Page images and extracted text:
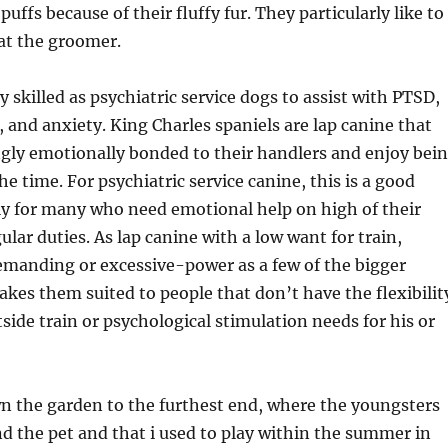
 puffs because of their fluffy fur. They particularly like to
 at the groomer.
y skilled as psychiatric service dogs to assist with PTSD,
 and anxiety. King Charles spaniels are lap canine that
ngly emotionally bonded to their handlers and enjoy bei
e time. For psychiatric service canine, this is a good
lly for many who need emotional help on high of their
ular duties. As lap canine with a low want for train,
emanding or excessive-power as a few of the bigger
kes them suited to people that don’t have the flexibilit
outside train or psychological stimulation needs for his or
n the garden to the furthest end, where the youngsters
d the pet and that i used to play within the summer in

- _WHAT NEEDS TO BE DONE_: Could you write out, exactly, each line of the data above from the one containing "ngly emotionally bonded" through the last, including both?

- _WRITTEN SOLUTION_:
ngly emotionally bonded to their handlers and enjoy bei
e time. For psychiatric service canine, this is a good
lly for many who need emotional help on high of their
ular duties. As lap canine with a low want for train,
emanding or excessive-power as a few of the bigger
kes them suited to people that don’t have the flexibilit
outside train or psychological stimulation needs for his or
n the garden to the furthest end, where the youngsters
d the pet and that i used to play within the summer in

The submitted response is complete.